Rob Rader

In addition to wrestling with distribution, litigation and other general counsel tasks, Rader helped launch Ovation’s digital strategy by doing the deals for Ovation’s TV Everywhere app OvationNOW and its new OTT cultural travel network JOURNY. This included key distribution and advertising deals with Roku, Apple, Android, Xumo and Wurl. Rader can’t help but wonder what would have happened if the FCC hadn’t aborted a proceeding last year examining independent programming, including “most favored nations” and “alternative distribution methods” clauses. Fun fact about him—he has the law license to thrill. “When I was at MGM, I devised the winning copyright strategy based on Ian Fleming’s not surviving into the second term of copyright,” he says.

What have been the most important legal issues in communications for you in the past year?
The usual issues involving distribution by cable, satellite, and telco are always the most important.  The FCC’s aborted inquiry into the effect of “most favored nations” and “alternative distribution methods” clauses would have been particularly interesting.

Whereas most mergers/acquisitions sail through with minimal conditions (at best), the Department of Justice’s lawsuit against AT&T’s acquisition of Time Warner was a signal change to the general deregulatory environment at the FCC (e.g., reversing net neutrality; Congressional override of FCC privacy regulation).

The other interesting legal issues involve managing increased opportunities for “over the top” and “TV Everywhere” distribution, as independent networks continue to explore ways to find an audience outside the traditional MVPD ecosystem.

What new legal issues do you expect in 2018?
More of the same – continued adoption of new technology and less regulation (although I could be surprised depending on the outcome of AT&T-Time Warner).

I also expect more ad sales technology implemented, including increased programmatic advertising and dynamic ad insertion.  These changes should then lead to improvements in data analytics and viewer measurement.

How is today’s political environment impacting your job and the industry?
Independent networks continued to be loved in theory, but not in practice.  Despite the public rhetoric extolling the virtues of many voices by the larger distributors and the government, most independent networks struggle for the opportunity to find an audience, given the enormous advantages to networks that are either bundled in larger network groups or associated with broadcast retransmission.  Increased deregulation and consolidation will only magnify that disadvantage for independent networks.  I only hope Malcolm Gladwell is right about David and Goliath!

What is your golden rule for negotiating?
Be yourself.  Don’t fight a “two-front” war with yourself and the other side.

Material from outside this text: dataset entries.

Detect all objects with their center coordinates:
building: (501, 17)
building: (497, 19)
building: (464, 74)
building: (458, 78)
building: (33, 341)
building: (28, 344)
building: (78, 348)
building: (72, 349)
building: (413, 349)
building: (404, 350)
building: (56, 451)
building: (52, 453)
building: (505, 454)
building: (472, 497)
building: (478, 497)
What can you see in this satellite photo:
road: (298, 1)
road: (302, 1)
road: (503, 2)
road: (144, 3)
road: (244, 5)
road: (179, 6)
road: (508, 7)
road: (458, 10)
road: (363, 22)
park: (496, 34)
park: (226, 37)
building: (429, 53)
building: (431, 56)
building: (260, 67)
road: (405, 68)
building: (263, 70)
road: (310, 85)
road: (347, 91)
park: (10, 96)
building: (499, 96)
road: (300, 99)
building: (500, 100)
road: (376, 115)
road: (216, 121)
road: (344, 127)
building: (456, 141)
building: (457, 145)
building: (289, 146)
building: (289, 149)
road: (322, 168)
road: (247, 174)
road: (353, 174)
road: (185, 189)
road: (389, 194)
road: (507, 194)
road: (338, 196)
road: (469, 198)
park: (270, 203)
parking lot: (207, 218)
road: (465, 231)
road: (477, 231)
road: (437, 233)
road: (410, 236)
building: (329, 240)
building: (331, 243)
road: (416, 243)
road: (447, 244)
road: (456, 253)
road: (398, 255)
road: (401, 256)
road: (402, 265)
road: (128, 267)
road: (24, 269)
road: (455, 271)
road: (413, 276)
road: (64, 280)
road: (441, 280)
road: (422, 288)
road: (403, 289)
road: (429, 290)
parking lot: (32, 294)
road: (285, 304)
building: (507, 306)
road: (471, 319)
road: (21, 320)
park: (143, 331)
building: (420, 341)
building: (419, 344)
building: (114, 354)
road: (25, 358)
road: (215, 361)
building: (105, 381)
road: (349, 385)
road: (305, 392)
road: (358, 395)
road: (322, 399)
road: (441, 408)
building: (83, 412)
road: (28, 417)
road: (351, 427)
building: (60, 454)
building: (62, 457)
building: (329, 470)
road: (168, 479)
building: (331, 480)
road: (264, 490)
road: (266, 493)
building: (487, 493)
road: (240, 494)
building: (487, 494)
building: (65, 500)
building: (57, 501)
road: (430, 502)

If you could be remembered for just one case, which case would that be and why?
When I was at MGM, I devised the winning copyright strategy based on Ian Fleming’s not surviving into the second term of copyright.  So, I will always be remembered as the attorney who saved James Bond!

My net neutrality prediction is …
More net, less neutrality.

If you could be any legal thriller writer, who would you want to be and why?
I’d like to be David Mamet from “The Verdict”, but more likely “Glengarry Glen Ross”.  Three words: “Always Be Closing.”

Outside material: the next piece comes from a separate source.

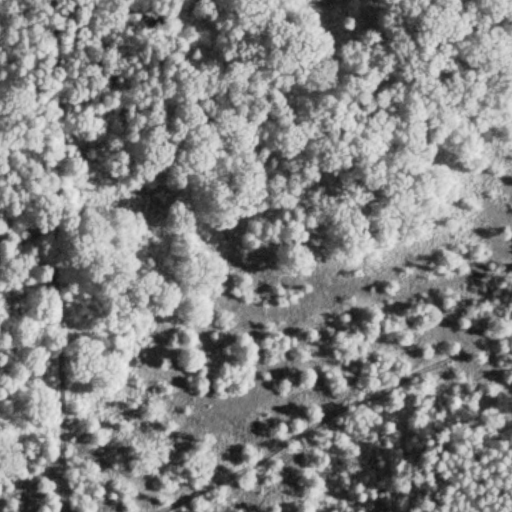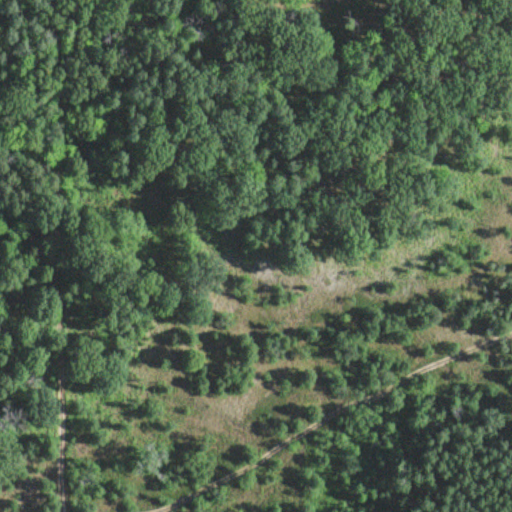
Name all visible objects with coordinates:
road: (59, 256)
road: (330, 416)
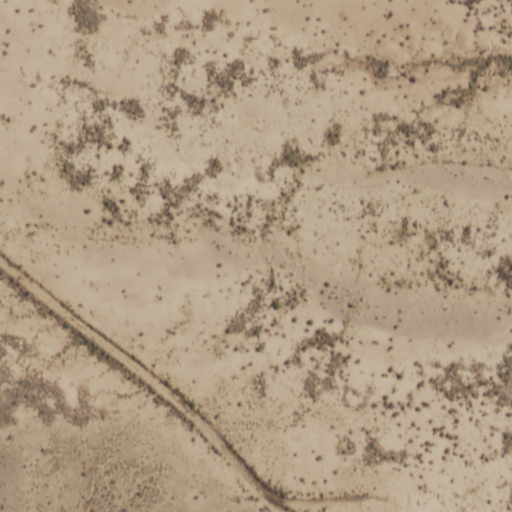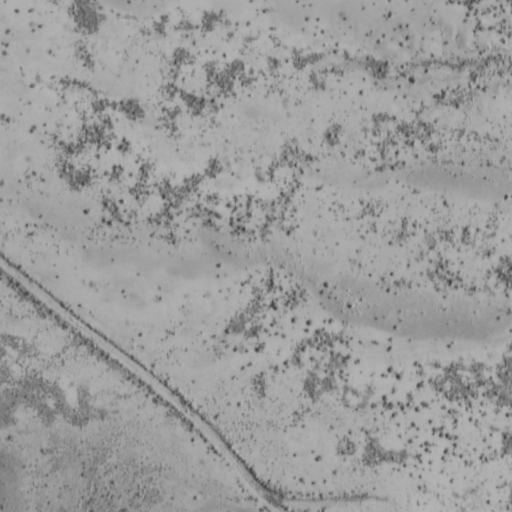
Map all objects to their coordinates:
road: (145, 375)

What’s the biggest sleeper issue in communications?
Overall reduction in the diversity and number of voices continues at a faster and faster pace.  Apparently, we’ll soon be left with only Alphabet, Apple, Facebook, and Russian “fake news” trolls.  From the increased thresholds allowed in broadcast and other media ownership to trivial enforcement of antitrust for vertical and horizontal consolidation, the government is abdicating any meaningful role in sustaining a “level playing field”.

Diversity in American media now means a choice between calico or Persian kitten videos on YouTube, and whether your Russian fake news comes from Moscow or St. Petersburg.

What movie superhero would you most like to be and how would that character fit into the legal world of communications?
My resemblance to Thor is quite uncanny.  Unfortunately, I may really be Rocket Raccoon!